An empty coffin representing the mortal remains of Red Hugh O’Donnell was paraded through the city of Valladolid in a horse-drawn carriage last week.

Red Hugh was the chieftain of a powerful Irish clan who attempted to drive the English army out of Ireland in the late 16th Century.

He died in Spain in 1602, while on a mission to ask the Spanish king for extra military support for his cause.

Red Hugh was buried in the city of Valladolid, which was then the capital of Spain.

Three years ago, archaeologists dug up a city centre street in an attempt to find the skeletal remains of the red-haired, eight-toed warrior.

Experts are not sure if Hugh’s bones are among the thousands they exhumed, but that has not stopped campaigners from holding elaborate funerals for him.

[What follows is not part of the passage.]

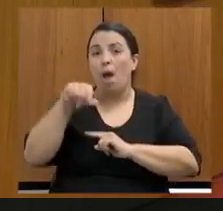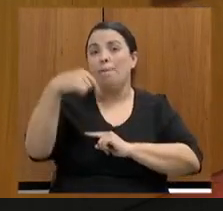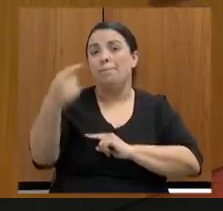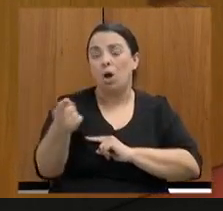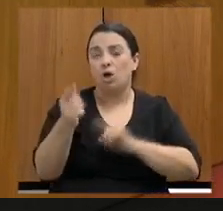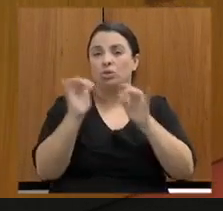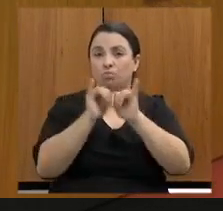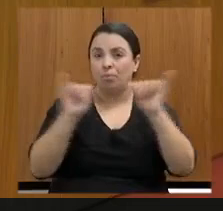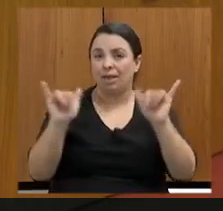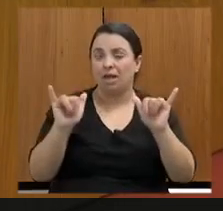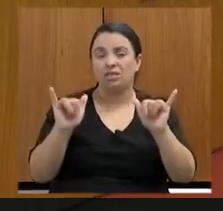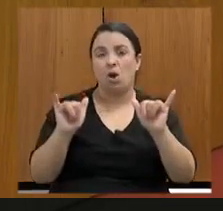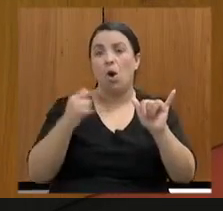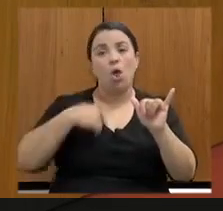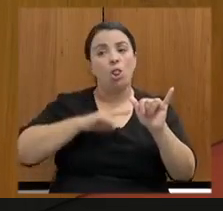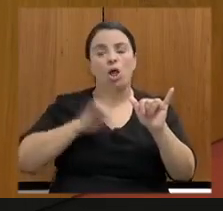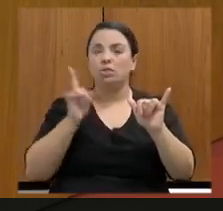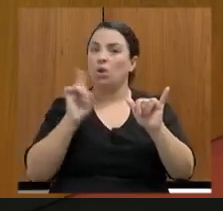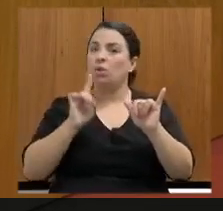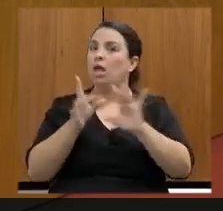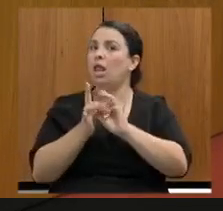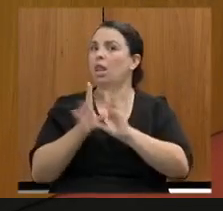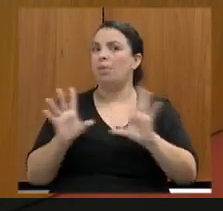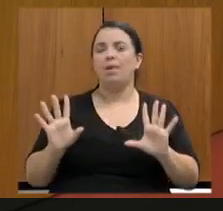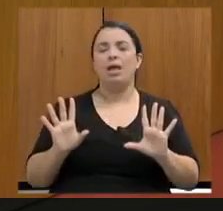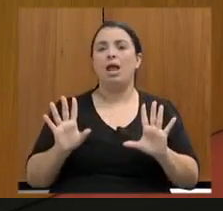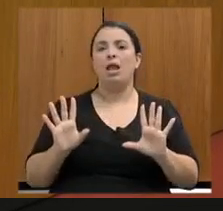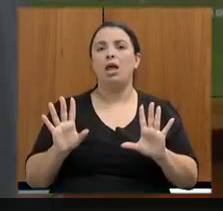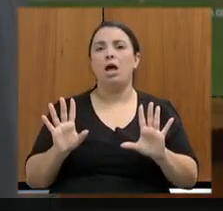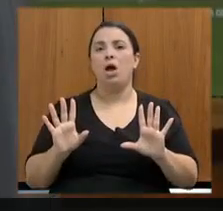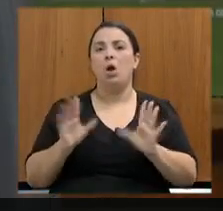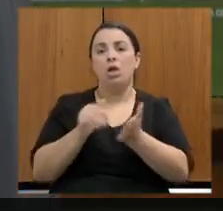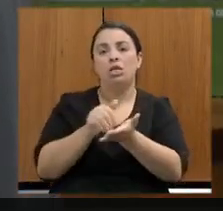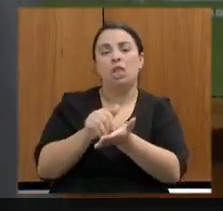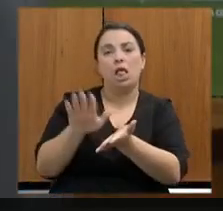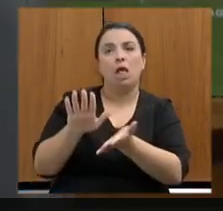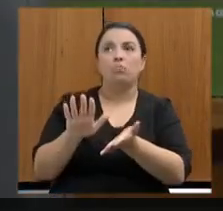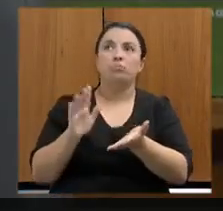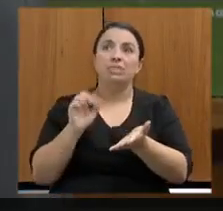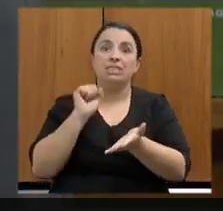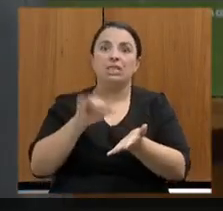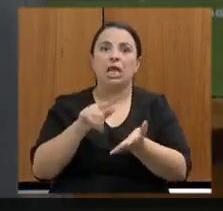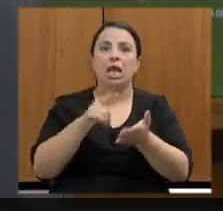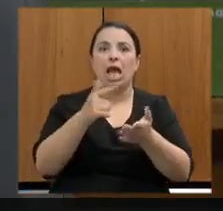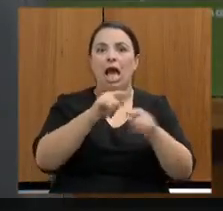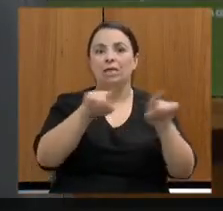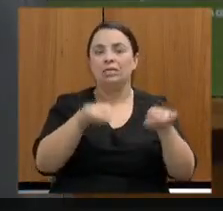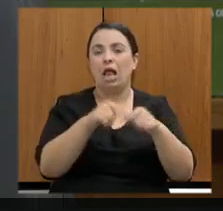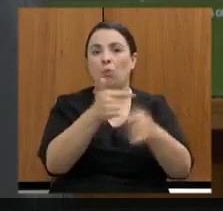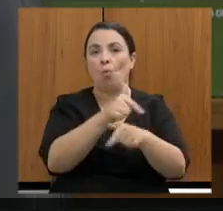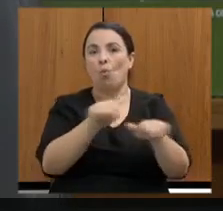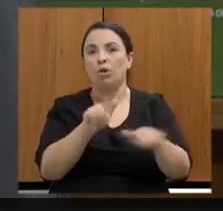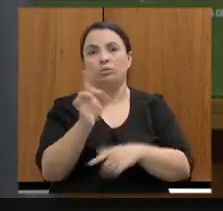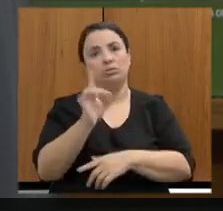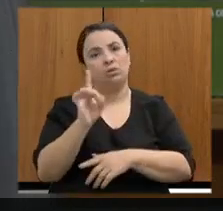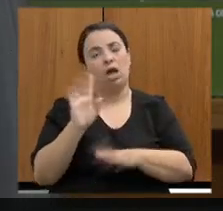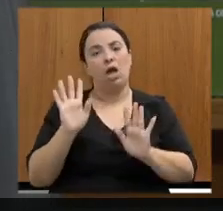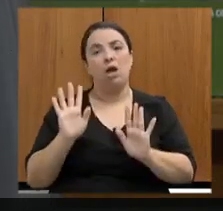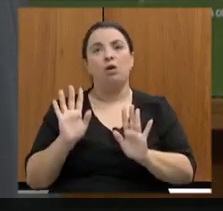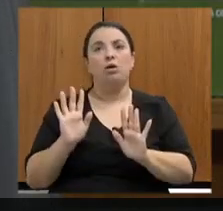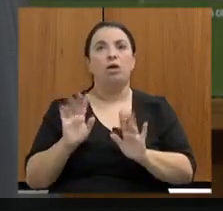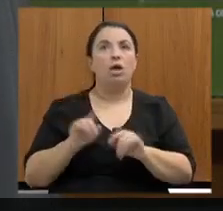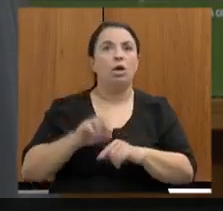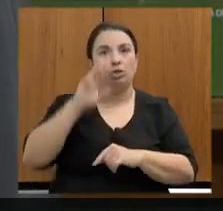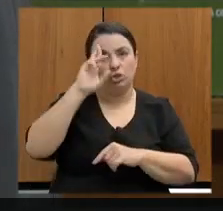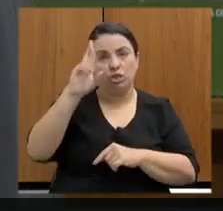acórdão, não temos liberado nenhum professor que ameace esvaziamento de salas de aula. Em relação à disjunção de diretores de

This year’s event took place on 9 October. Torch bearers in period costume accompanied the cortege as it wound its way through the city’s streets.

“What we were trying to do was to repeat the historical moment of the funeral in Valladolid of Red Hugh,” Carlos Burgos told BBC News NI.

‘A hero’

Mr Burgos is the president of the Hispano-Irish Association which has been at the forefront of a campaign to commemorate Red Hugh and his links to Spain.

He said the Irish chieftain was “someone who was very important, someone who was a hero, and someone who should be respected by us”.

So why does a Spanish city make such a fuss for one Irishman who died so long ago?

Hugh was chieftain of the O’Donnell dynasty and lord of Tyrconnell, a Gaelic kingdom in north-west Ireland which included what is now County Donegal.

As a teenager, he was kidnapped and held hostage in Dublin Castle, because of the threat his family posed to English power in Ireland.

Young Hugh eventually escaped, but suffered severe frostbite as he fled over the mountains and lost a big toe from each foot.

As chieftain, O’Donnell formed alliances with other Irish clans to notch up some significant victories over the English forces of Queen Elizabeth I.

His legacy was romanticised in a Disney movie – the Fighting Prince of Donegal.

“A reckless young rebel rocks an empire” was the tag-line for the 1966 film.